Both wore spandex cycling shirts in blazing yellow with all sorts of advertising slogans plastered in place, paid for by many cycling sponsors.
Souvenirs of a recent biking race.
And our son stood as tall as his dad now, with dark hair that matched his father’s.
Yep. Bookends.
And sweaty ones.
“Are we going home now?” Our youngest daughter hung her 12-year-old head out the window.
“We have to get their bikes loaded on top,” I said, “and then we will.”
She shook her head. “How far did they ride this morning?”
“About 30 miles.”
“Glad it was them.” She hopped out of the car. “Can we go inside?
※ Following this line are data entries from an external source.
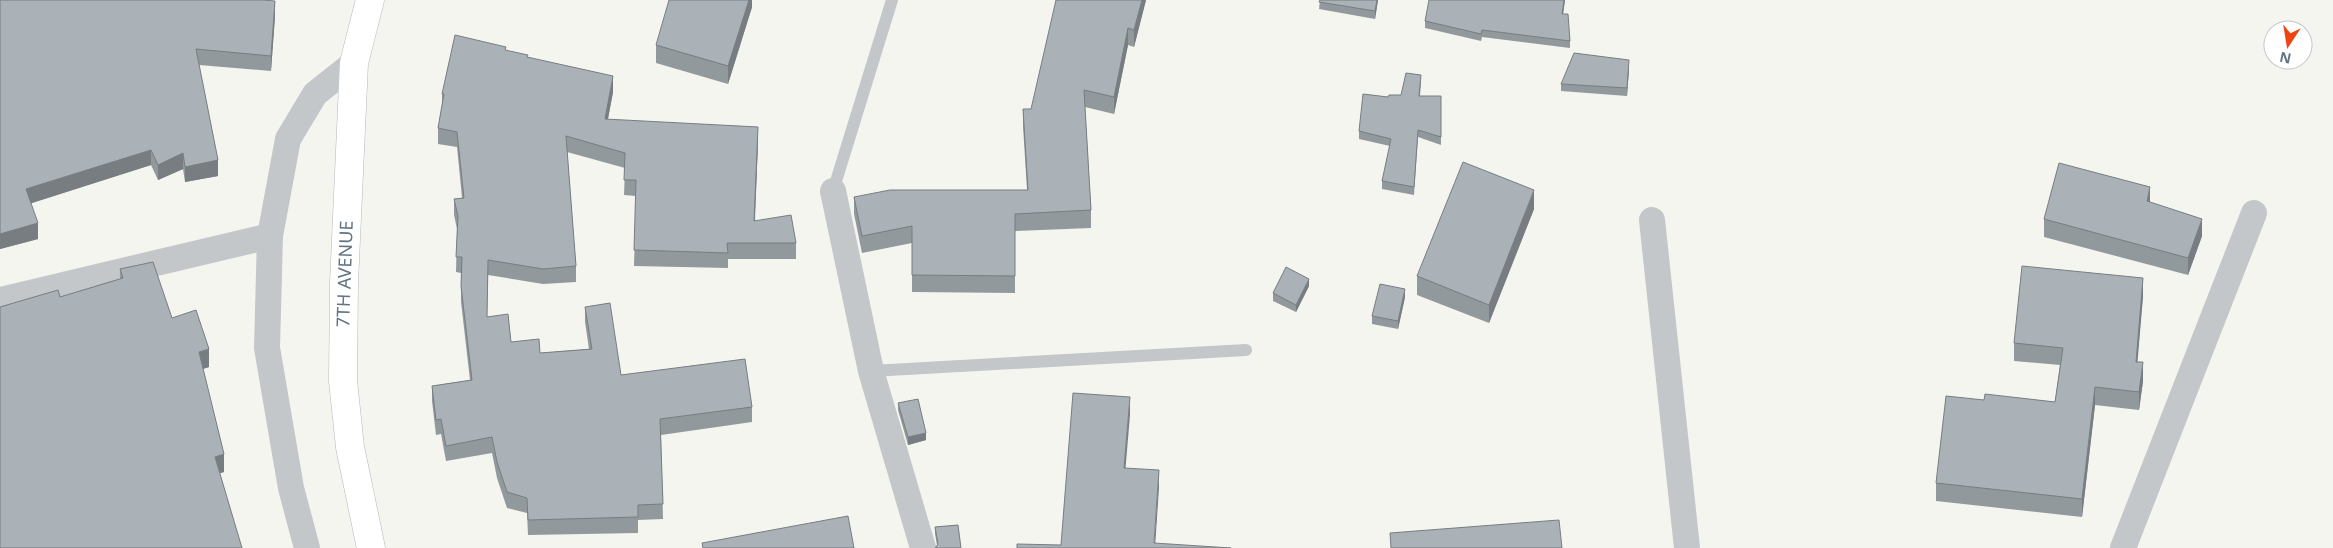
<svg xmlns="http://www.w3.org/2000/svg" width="2333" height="548" font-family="'Noto Sans',sans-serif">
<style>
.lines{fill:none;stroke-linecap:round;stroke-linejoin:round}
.secondary-casing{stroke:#b3b9bd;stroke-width:29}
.lane{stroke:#c3c7ca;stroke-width:12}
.street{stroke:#c3c7ca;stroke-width:26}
.secondary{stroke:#fff;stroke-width:28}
.wall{fill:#92999d}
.shaded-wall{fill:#777d80}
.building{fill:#aab2b7;stroke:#777d80}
.labels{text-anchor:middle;stroke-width:5;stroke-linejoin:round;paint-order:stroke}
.street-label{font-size:18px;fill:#617483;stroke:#fff}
</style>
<rect width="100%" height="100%" fill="#f5f5f0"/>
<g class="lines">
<defs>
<path id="secondary" d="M 370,0 L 354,63 L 344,283 L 343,381 L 350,447 L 371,548"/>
</defs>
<use href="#secondary" class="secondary-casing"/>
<g class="lane">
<path d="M 833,191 L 892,0"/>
<path d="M 871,371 L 1246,350"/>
</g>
<g class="street">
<path d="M 833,191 L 871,371 L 923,548"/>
<path d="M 1652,220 L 1687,548"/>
<path d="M 0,300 L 270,236"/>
<path d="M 307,548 L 291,488 L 267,348 L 270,236 L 288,139 L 315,94 L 354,63"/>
<path d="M 2123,548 L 2254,213"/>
</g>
<use href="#secondary" class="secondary"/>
</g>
<g class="wall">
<path d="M 0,0 L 275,16 L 271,71 L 199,65 L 218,176 L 185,182 L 183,169 L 158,180 L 151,165 L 31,203 L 38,239 L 0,249 Z"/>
<path d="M 752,0 L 752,7 L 728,84 L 656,63 L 656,45 Z"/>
<path d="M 1146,0 L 1134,47 L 1128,45 L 1114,114 L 1085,107 L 1091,210 L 1091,228 L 1015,231 L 1015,293 L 912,292 L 912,243 L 862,253 L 854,214 L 854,197 L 1027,190 L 1023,126 L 1023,109 L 1031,109 Z"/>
<path d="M 1320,0 L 1378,0 L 1375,19 L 1319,9 Z"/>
<path d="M 1565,0 L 1563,14 L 1570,41 L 1570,48 L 1482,37 L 1481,41 L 1425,28 L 1425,21 Z"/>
<path d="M 506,51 L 528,57 L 613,92 L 608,119 L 758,142 L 755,221 L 796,243 L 796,259 L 728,259 L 728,268 L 634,266 L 636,196 L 624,195 L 625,168 L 567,152 L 576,266 L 576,282 L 543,284 L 488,275 L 487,316 L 511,342 L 540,353 L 589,349 L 585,322 L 585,307 L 621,375 L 752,407 L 752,422 L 661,435 L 663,519 L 638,520 L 638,533 L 528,535 L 527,513 L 507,508 L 497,478 L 492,453 L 446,461 L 441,434 L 436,435 L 432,401 L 432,386 L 470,380 L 461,302 L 461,273 L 456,272 L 457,229 L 454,215 L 454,199 L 462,198 L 457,147 L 438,144 L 438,128 L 442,105 L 442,94 Z"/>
<path d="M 1629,68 L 1627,96 L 1561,91 L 1561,84 Z"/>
<path d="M 1421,82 L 1420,96 L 1441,96 L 1441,145 L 1418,137 L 1414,195 L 1382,189 L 1382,181 L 1390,146 L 1359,139 L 1359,131 L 1388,97 L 1401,95 Z"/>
<path d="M 2150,202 L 2202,236 L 2188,275 L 2044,237 L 2044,219 Z"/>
<path d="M 1534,209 L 1489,323 L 1417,295 L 1417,276 Z"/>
<path d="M 120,269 L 172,318 L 209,367 L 203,369 L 224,472 L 0,548 L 60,297 L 120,279 Z"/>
<path d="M 1309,286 L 1296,312 L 1273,301 L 1273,293 Z"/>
<path d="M 2143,296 L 2137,362 L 2143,381 L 2139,410 L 2095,405 L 2082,517 L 1936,501 L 1936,483 L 1984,400 L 2055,402 L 2060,365 L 2014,361 L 2014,343 Z"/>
<path d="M 1405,297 L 1398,329 L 1372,324 L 1372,316 Z"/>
<path d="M 898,403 L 926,440 L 908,445 L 898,410 Z"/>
<path d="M 958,525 L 937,545 L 935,534 L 935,527 Z"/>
</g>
<g class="shaded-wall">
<path d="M 749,0 L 752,0 L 752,7 L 728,84 L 728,66 Z"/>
<path d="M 1142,0 L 1146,0 L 1134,47 L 1134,30 Z"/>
<path d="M 1377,0 L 1378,0 L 1375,19 L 1375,11 Z"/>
<path d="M 1564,0 L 1565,0 L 1562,21 L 1562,14 Z"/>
<path d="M 275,1 L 275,16 L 271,71 L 271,56 Z"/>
<path d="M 1128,28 L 1128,45 L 1114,114 L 1114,97 Z"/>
<path d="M 1629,60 L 1629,68 L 1627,96 L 1627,88 Z"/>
<path d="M 613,76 L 613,92 L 605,134 L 605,119 Z"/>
<path d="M 758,127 L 758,142 L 754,236 L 754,221 Z"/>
<path d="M 151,150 L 151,165 L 26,205 L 26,189 Z"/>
<path d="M 183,153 L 183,169 L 158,180 L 158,165 Z"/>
<path d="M 218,160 L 218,176 L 185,182 L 185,167 Z"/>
<path d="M 2150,187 L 2150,205 L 2147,201 Z"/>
<path d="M 1534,190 L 1534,209 L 1489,323 L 1489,305 Z"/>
<path d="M 2202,219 L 2202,236 L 2188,275 L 2188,258 Z"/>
<path d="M 38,223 L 38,239 L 0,249 L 0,234 Z"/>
<path d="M 2143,278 L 2143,296 L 2136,380 L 2136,362 Z"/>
<path d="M 1309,279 L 1309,286 L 1296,312 L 1296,305 Z"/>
<path d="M 1405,289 L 1405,297 L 1398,329 L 1398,321 Z"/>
<path d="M 209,349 L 209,367 L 199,370 L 199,352 Z"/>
<path d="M 2143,362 L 2143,381 L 2139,410 L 2139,392 Z"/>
<path d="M 2095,387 L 2095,405 L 2082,517 L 2082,499 Z"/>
<path d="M 1130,397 L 1130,415 L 1124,486 L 1124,468 Z"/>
<path d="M 926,433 L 926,440 L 908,445 L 908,437 Z"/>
<path d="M 224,454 L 224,472 L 215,474 L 215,457 Z"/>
<path d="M 1159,470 L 1159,488 L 1155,548 L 1154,548 Z"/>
</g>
<g class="building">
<path d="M 0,0 L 263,0 L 275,1 L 271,56 L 196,49 L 218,160 L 185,167 L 183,153 L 158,165 L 151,150 L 26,189 L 38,223 L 0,234 Z"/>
<path d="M 669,0 L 749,0 L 728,66 L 656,45 Z"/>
<path d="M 1056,0 L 1142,0 L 1134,30 L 1128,28 L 1114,97 L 1084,90 L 1091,210 L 1015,214 L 1015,276 L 912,275 L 912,226 L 862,236 L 854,197 L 890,190 L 1028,190 L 1023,109 L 1031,109 Z"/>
<path d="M 1320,0 L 1377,0 L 1375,11 L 1319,2 Z"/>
<path d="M 1429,0 L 1564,0 L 1562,14 L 1568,14 L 1570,41 L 1482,30 L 1481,34 L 1425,21 Z"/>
<path d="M 455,35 L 506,47 L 505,50 L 528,55 L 527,57 L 613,76 L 605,119 L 758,127 L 754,221 L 791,215 L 796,243 L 727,243 L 728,253 L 634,250 L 636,180 L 624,180 L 625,153 L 566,136 L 576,266 L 543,269 L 488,260 L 487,317 L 508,314 L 511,342 L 539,339 L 540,353 L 592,349 L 585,307 L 610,303 L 621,375 L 745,359 L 752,407 L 660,419 L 663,504 L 638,505 L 638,517 L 528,520 L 527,498 L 507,492 L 497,462 L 492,437 L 446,446 L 441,419 L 436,420 L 432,386 L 472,380 L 461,286 L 462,257 L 456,257 L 458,216 L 454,199 L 464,198 L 457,132 L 438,128 L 444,94 L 442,94 Z"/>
<path d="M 1574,53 L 1629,60 L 1627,88 L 1561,84 Z"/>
<path d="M 1406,73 L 1421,75 L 1419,96 L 1441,96 L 1441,137 L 1418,130 L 1414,187 L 1382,181 L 1391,139 L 1359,131 L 1363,94 L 1388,97 L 1389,95 L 1401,95 Z"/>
<path d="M 1463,162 L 1534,190 L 1489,305 L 1417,276 Z"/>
<path d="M 2059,163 L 2150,187 L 2147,201 L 2202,219 L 2188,258 L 2044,219 Z"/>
<path d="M 153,262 L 172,318 L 196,310 L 209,349 L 199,352 L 224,454 L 215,457 L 242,548 L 0,548 L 0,307 L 58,290 L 60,297 L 123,278 L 120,269 Z"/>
<path d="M 2022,266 L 2143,278 L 2136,362 L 2143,362 L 2139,392 L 2095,387 L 2082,499 L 1936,483 L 1946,396 L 1984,400 L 1985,394 L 2055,402 L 2063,348 L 2014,343 Z"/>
<path d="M 1286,267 L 1309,279 L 1296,305 L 1273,293 Z"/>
<path d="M 1380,284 L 1405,289 L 1398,321 L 1372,316 Z"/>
<path d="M 1073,393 L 1130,397 L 1124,468 L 1159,470 L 1154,543 L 1231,548 L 1017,548 L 1017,544 L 1061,545 Z"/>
<path d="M 918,399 L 926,433 L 908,437 L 898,403 Z"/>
<path d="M 848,516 L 854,548 L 703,548 L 702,543 Z"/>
<path d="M 1559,520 L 1562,548 L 1391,548 L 1390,533 Z"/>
<path d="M 958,525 L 961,548 L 935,548 L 938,544 L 935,527 Z"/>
</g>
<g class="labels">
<g class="street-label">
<text transform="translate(345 274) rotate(-88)" y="6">7TH AVENUE</text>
</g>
</g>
<g transform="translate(2288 45) rotate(192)"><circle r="24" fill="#ffffff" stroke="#c0c7cd"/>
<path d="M0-4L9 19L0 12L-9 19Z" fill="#ef4515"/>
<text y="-8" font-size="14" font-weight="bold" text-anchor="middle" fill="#617483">N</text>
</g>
</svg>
I want to buy a snack.”
“Sure.”
We found her snack and then came back outside. The SUV had been moved to the curb in front of the store and my husband, still wearing his yellow cycling jersey, was bent over the engine compartment with the hood raised.
That was so like him. He was probably checking the oil. He took good care of details.
The thought of how well he cared for his family welled up in me and I walked up behind him to give him a hug and kiss from behind.
My arms were out for the embrace when I stopped.
This was not my husband.
This was my son. Bookends, remember?
I never told him how close he came to a snuggly hug and kiss from his mom. I have always been pretty sure he really didn’t want to know.